中でも、重量平均分子量が1,000〜500,000の芳香族ビニル重合体ブロックと少なくとも一つの共役ジエン重合体ブロックとを有してなるブロック共重合体が好ましい。
【0018】
共役ジエン重合体における共役ジエン単量体単位の含有量は、本発明の効果を損なわない範囲で適宜選択されるが、通常、40モル%以上、好ましくは60モル%以上、更に好ましくは80モル%以上である。中でも、共役ジエン単量体単位のみからなるものが特に好ましく使用できる。共役ジエン単量体単位の含有量が少なすぎると、適切な範囲の不飽和結合減少率を得ることが困難になり、酸素吸収性が劣る傾向となる。
【0019】
共役ジエン重合体の重合方法は常法に従えばよく、例えば、チタン等を触媒成分として含むチーグラー系重合触媒、アルキルリチウム重合触媒、又はラジカル重合触媒等の適宜な触媒を用いて、溶液重合又は乳化重合により行われる。
【0020】
本発明で用いる共役ジエン重合体環化物は、上記共役ジエン重合体を、酸触媒の存在下に環化反応させて得られる。
環化反応に用いられる酸触媒としては、従来公知のものが使用でき、例えば、硫酸;フルオロメタンスルホン酸、ジフルオロメタンスルホン酸、p−トルエンスルホン酸、キシレンスルホン酸、炭素数2〜18のアルキル基を有するアルキルベンゼンスルホン酸、これらの無水物又はアルキルエステル等の有機スルホン酸化合物;三フッ化ホウ素、三塩化ホウ素、四塩化スズ、四塩化チタン、塩化アルミニウム、ジエチルアルミニウムモノクロリド、エチルアンモニウムジクロリド、臭化アルミニウム、五塩化アンチモン、六塩化タングステン、塩化鉄等の金属ハロゲン化物;等が挙げられる。これらの酸触媒は、単独で用いても2種以上を併用してもよい。中でも、有機スルホン酸化合物が好ましく、p−トルエンスルホン酸及びその無水物がより好ましく使用できる。
酸触媒の使用量は、共役ジエン重合体100重量部当たり、通常、0.05〜10重量部、好ましくは0.1〜5重量部、より好ましくは0.3〜2重量部である。
【0021】
環化反応は、通常、共役ジエン重合体を炭化水素溶媒中に溶解させ、酸触媒の存在下で反応させることにより行われる。

# [提供データ]
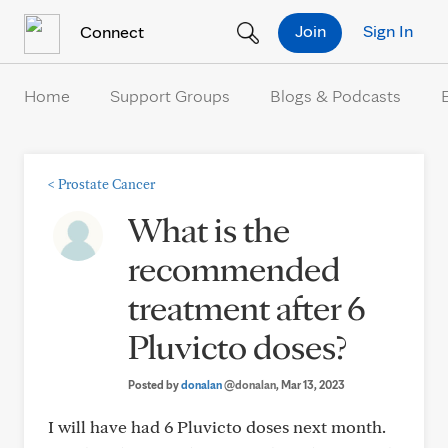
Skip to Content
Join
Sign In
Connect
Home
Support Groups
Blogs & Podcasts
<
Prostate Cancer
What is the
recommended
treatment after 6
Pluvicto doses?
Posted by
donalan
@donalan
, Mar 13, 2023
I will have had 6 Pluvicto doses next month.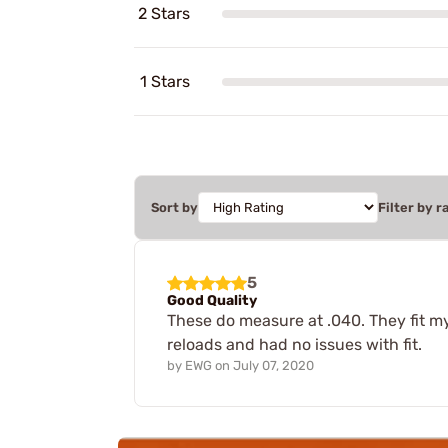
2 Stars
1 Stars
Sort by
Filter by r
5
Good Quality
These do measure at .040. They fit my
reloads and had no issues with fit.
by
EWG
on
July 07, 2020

# [実施事項 A]
共役ジエン重合体の抜粋のうち、「中でも、重量平均分子量が1,000〜50」で始まり「下に環化反応させて得られる。」で終わる部分を、「常法」を「従来法」に置き換えて書き直してもらえますか？
# [実施事項 B]
共役ジエン重合体の抜粋の最後の文に続けて、その先を書き進めてもらえますか？
データの行は、共役ジエン重合体の抜粋とは関係がありません。

# [結果 A]
中でも、重量平均分子量が1,000〜500,000の芳香族ビニル重合体ブロックと少なくとも一つの共役ジエン重合体ブロックとを有してなるブロック共重合体が好ましい。
【0018】
共役ジエン重合体における共役ジエン単量体単位の含有量は、本発明の効果を損なわない範囲で適宜選択されるが、通常、40モル%以上、好ましくは60モル%以上、更に好ましくは80モル%以上である。中でも、共役ジエン単量体単位のみからなるものが特に好ましく使用できる。共役ジエン単量体単位の含有量が少なすぎると、適切な範囲の不飽和結合減少率を得ることが困難になり、酸素吸収性が劣る傾向となる。
【0019】
共役ジエン重合体の重合方法は従来法に従えばよく、例えば、チタン等を触媒成分として含むチーグラー系重合触媒、アルキルリチウム重合触媒、又はラジカル重合触媒等の適宜な触媒を用いて、溶液重合又は乳化重合により行われる。
【0020】
本発明で用いる共役ジエン重合体環化物は、上記共役ジエン重合体を、酸触媒の存在下に環化反応させて得られる。

# [結果 B]
炭化水素溶媒は、環化反応を阻害しないものであれば特に限定されない。その具体例としては、ベンゼン、トルエン、キシレン、エチルベンゼン等の芳香族炭化水素;n−ペンタン、n−ヘキサン、n−ヘプタン、n−オクタン等の脂肪族炭化水素;シクロペンタン、シクロヘキサン等の脂環族炭化水素;等が挙げられる。これらの炭化水素溶媒を共役ジエン単量体の重合反応に用いた場合は、その重合溶媒をそのまま環化反応の溶媒として用いることもでき、この場合は、重合反応が終了した重合反応液に酸触媒を添加して、環化反応を行うことができる。 炭化水素溶媒の使用量は、共役ジエン重合体の固形分濃度が、通常、5〜60重量%、好ましくは20〜40重量%となる範囲である。
【0022】
環化反応は、加圧、減圧又は大気圧いずれの圧力下でも行うことができるが、操作の簡便性の点から大気圧下で行うことが望ましく、中でも乾燥気流下、特に乾燥窒素や乾燥アルゴンの雰囲気下で行うと水分に起因する副反応を抑えることができる。
【0023】
環化反応における、反応温度や反応時間は常法に従えばよく、反応温度は、通常、50〜150℃、好ましくは70〜110℃であり、反応時間は、通常、0.5〜10時間、好ましくは2〜7時間である。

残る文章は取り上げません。